_ASSIGNED TASK 1_. Identify every line in the entries below that contains the word "اپنے", treating case as significant, and copy each of those lines.

Orion, NASA’s Next Generation Manned Space Vehicle, Has Successful First Test Flight
A wholly successfully first test for NASA's next generation manned space vehicle.
After a launch that was scrubbed yesterday due to wind at the launch site and a sensor issue with one of the main fuel valves, NASA successfully launched the first test flight of Orion, the next generation of manned spacecraft, and saw it return to Earth exactly as planned after what is being described as an essentially flawless test flight:
NASA’s new Orion spacecraft passed its first flight test on Friday, marking the beginning of what the space agency hopes will be a new era of human exploration beyond Earth’s orbit.
Carrying only test equipment and some souvenirs, the 20,000-pound spacecraft splashed down in the Pacific Ocean 630 miles southwest of San Diego at 8:29 a.m. local time, about four and a half hours after it was launched into orbit from Florida. NASA said the spacecraft appeared to function well throughout the brief flight and that the capsule landed just a mile off target.

_RECORDED INFORMATION_.
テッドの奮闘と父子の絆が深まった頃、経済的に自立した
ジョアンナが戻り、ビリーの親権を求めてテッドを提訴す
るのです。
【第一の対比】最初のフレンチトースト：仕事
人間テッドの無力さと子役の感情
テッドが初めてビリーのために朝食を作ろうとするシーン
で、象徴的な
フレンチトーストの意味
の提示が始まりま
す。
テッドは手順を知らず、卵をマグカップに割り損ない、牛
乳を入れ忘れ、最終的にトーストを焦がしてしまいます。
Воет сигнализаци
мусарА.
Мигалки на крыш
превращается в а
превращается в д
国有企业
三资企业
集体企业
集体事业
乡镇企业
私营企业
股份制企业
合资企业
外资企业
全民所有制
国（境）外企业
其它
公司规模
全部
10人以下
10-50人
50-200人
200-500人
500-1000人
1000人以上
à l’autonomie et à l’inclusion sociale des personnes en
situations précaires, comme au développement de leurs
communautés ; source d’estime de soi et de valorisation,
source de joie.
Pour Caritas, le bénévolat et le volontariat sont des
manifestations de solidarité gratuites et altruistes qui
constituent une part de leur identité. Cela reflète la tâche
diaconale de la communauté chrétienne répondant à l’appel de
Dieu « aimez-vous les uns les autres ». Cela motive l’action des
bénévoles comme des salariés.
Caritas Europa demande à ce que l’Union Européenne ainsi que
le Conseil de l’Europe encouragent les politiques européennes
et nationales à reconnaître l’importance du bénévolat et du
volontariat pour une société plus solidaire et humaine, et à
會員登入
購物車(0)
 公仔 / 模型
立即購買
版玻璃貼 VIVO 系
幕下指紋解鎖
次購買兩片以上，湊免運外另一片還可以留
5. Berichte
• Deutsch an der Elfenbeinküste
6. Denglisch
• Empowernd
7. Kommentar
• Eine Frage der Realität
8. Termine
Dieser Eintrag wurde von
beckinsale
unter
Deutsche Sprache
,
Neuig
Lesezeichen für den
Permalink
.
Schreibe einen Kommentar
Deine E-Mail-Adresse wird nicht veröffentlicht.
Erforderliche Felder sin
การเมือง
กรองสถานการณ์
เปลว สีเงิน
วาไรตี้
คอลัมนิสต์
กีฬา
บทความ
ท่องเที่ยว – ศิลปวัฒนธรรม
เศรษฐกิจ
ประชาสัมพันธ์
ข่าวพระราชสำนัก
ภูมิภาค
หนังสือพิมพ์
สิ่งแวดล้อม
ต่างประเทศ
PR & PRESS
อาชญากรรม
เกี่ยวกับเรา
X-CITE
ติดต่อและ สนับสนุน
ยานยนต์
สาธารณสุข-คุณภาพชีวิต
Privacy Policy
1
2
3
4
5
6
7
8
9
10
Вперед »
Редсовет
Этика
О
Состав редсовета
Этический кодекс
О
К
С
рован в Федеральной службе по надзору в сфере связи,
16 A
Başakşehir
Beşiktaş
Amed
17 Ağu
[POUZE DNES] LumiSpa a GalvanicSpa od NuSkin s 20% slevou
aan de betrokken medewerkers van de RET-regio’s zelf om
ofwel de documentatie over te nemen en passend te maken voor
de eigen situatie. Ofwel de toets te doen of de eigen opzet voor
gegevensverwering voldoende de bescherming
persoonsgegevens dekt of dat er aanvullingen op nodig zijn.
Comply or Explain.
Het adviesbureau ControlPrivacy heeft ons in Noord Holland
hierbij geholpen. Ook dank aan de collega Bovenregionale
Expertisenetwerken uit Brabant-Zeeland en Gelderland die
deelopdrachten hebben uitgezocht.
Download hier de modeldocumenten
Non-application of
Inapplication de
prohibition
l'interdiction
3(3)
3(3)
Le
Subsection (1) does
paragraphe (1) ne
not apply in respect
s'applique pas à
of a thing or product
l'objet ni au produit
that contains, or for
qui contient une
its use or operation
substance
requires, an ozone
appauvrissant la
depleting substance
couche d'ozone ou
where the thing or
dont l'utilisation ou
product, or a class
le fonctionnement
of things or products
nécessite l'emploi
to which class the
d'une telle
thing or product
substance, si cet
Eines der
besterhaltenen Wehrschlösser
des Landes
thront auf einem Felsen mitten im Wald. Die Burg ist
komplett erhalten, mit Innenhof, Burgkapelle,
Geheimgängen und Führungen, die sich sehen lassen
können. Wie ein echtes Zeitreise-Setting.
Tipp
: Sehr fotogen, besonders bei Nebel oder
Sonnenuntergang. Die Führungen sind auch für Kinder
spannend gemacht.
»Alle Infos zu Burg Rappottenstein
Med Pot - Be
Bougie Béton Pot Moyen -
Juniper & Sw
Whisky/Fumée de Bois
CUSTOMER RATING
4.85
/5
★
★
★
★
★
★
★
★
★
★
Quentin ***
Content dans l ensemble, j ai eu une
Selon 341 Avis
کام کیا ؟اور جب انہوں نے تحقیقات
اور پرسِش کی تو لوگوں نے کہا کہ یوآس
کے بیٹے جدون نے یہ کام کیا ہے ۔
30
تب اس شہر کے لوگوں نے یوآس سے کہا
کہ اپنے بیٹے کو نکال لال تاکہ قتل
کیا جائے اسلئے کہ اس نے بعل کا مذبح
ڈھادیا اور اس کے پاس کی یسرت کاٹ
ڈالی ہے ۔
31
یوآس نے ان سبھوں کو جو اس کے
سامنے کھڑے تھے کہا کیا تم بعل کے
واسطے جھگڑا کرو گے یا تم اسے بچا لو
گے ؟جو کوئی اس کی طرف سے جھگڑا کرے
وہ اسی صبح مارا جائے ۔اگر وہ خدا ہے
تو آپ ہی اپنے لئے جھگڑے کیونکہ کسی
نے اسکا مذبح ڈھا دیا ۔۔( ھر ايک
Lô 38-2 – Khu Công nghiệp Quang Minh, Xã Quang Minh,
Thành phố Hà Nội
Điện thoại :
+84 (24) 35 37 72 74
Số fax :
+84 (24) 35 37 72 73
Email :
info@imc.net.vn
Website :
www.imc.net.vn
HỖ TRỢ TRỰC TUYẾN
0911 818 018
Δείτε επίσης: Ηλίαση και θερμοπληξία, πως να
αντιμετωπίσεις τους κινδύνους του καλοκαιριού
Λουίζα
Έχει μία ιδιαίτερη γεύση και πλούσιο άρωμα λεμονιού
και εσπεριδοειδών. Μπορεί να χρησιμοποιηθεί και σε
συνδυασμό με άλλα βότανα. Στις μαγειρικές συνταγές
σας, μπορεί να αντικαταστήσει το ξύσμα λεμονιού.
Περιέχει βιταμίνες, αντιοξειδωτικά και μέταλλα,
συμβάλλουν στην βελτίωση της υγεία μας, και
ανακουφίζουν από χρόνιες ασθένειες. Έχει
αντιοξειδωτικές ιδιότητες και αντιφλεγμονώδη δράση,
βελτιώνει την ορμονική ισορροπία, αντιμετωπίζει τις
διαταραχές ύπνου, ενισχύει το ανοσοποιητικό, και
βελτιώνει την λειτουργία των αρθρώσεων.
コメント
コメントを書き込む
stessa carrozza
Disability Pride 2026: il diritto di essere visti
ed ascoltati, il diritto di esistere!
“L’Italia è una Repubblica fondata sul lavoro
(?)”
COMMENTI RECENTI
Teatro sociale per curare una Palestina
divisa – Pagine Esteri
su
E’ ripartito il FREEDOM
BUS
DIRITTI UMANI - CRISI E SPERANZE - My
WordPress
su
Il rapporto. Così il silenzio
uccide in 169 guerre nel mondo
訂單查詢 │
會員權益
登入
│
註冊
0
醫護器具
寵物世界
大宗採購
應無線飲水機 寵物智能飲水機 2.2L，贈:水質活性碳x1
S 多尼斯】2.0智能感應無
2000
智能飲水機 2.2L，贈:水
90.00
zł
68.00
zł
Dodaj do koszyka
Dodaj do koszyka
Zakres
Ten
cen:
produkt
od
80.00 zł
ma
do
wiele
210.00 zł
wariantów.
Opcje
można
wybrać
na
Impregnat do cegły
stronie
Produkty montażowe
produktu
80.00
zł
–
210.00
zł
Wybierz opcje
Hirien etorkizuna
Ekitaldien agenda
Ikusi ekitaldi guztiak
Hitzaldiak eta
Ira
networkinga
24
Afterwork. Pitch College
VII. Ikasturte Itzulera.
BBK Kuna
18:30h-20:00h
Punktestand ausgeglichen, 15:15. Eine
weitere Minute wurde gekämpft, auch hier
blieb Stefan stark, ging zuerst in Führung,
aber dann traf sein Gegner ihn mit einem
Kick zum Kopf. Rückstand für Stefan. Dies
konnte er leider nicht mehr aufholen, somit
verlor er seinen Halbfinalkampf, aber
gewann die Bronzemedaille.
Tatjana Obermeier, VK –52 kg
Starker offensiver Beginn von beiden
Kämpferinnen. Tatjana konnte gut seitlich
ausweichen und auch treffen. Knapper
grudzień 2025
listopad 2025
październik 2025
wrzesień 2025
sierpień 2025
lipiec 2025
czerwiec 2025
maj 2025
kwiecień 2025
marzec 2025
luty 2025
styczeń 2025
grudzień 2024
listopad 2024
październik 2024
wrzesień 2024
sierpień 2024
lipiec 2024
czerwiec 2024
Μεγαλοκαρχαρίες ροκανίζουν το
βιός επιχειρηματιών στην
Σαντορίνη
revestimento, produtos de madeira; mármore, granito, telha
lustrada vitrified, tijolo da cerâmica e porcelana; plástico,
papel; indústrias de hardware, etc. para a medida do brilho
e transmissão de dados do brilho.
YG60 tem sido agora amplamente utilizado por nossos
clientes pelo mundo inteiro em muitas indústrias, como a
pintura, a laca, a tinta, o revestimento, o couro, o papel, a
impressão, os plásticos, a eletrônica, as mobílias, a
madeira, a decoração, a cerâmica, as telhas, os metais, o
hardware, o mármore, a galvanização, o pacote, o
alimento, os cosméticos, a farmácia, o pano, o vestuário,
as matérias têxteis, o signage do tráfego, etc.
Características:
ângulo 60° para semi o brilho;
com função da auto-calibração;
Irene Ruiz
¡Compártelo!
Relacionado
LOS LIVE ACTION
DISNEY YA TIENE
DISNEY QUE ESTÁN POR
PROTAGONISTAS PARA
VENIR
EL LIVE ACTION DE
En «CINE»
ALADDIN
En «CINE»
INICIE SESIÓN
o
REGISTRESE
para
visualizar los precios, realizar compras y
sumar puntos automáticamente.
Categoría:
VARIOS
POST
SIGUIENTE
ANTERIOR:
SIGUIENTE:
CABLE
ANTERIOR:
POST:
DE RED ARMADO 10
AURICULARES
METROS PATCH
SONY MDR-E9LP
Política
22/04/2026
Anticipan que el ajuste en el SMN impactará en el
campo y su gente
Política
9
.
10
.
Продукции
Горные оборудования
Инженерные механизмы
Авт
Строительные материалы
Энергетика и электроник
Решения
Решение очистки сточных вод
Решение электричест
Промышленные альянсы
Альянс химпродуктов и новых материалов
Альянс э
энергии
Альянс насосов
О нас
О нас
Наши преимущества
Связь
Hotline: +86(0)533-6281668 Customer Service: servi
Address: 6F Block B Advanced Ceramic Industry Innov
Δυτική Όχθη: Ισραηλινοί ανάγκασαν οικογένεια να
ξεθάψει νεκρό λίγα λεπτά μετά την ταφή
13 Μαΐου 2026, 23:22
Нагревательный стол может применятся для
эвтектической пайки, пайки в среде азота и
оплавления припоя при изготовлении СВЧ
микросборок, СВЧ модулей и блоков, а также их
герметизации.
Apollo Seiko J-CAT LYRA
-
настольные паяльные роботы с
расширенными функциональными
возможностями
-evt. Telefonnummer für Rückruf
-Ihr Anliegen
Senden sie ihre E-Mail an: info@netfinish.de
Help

_ASSIGNED TASK 2_. Go on with the Orion test flight article above, picking up after its final sentence.

_EXERCISE ANSWER 1_.
کہ اپنے بیٹے کو نکال لال تاکہ قتل
تو آپ ہی اپنے لئے جھگڑے کیونکہ کسی

_EXERCISE ANSWER 2_.
“There is your new spacecraft, America,” a NASA spokesman said as Orion gently descended, its three main orange-and-white parachutes framed against wispy clouds in an otherwise blue sky. Later, NASA described the flight as “picture perfect” and a “significant milestone.”
The capsule, which had slowed from a maximum speed of about 20,000 miles an hour to 20 just before it splashed into the water, will be reeled in by a navy ship and towed to San Diego. Engineers and technicians will spend weeks poring over Orion and analyzing reams of data collected by sensors during the flight to determine how well the spacecraft’s systems and parts, including the capsule’s heat shield, performed.
Sitting atop a Delta IV rocket, the Orion capsule lifted off from Cape Canaveral Air Force Station on Florida’s Atlantic coast at 7:05 a.m. The launch had been delayed for a day after winds and a problem with the rocket’s fuel system forced a cancellation on Thursday.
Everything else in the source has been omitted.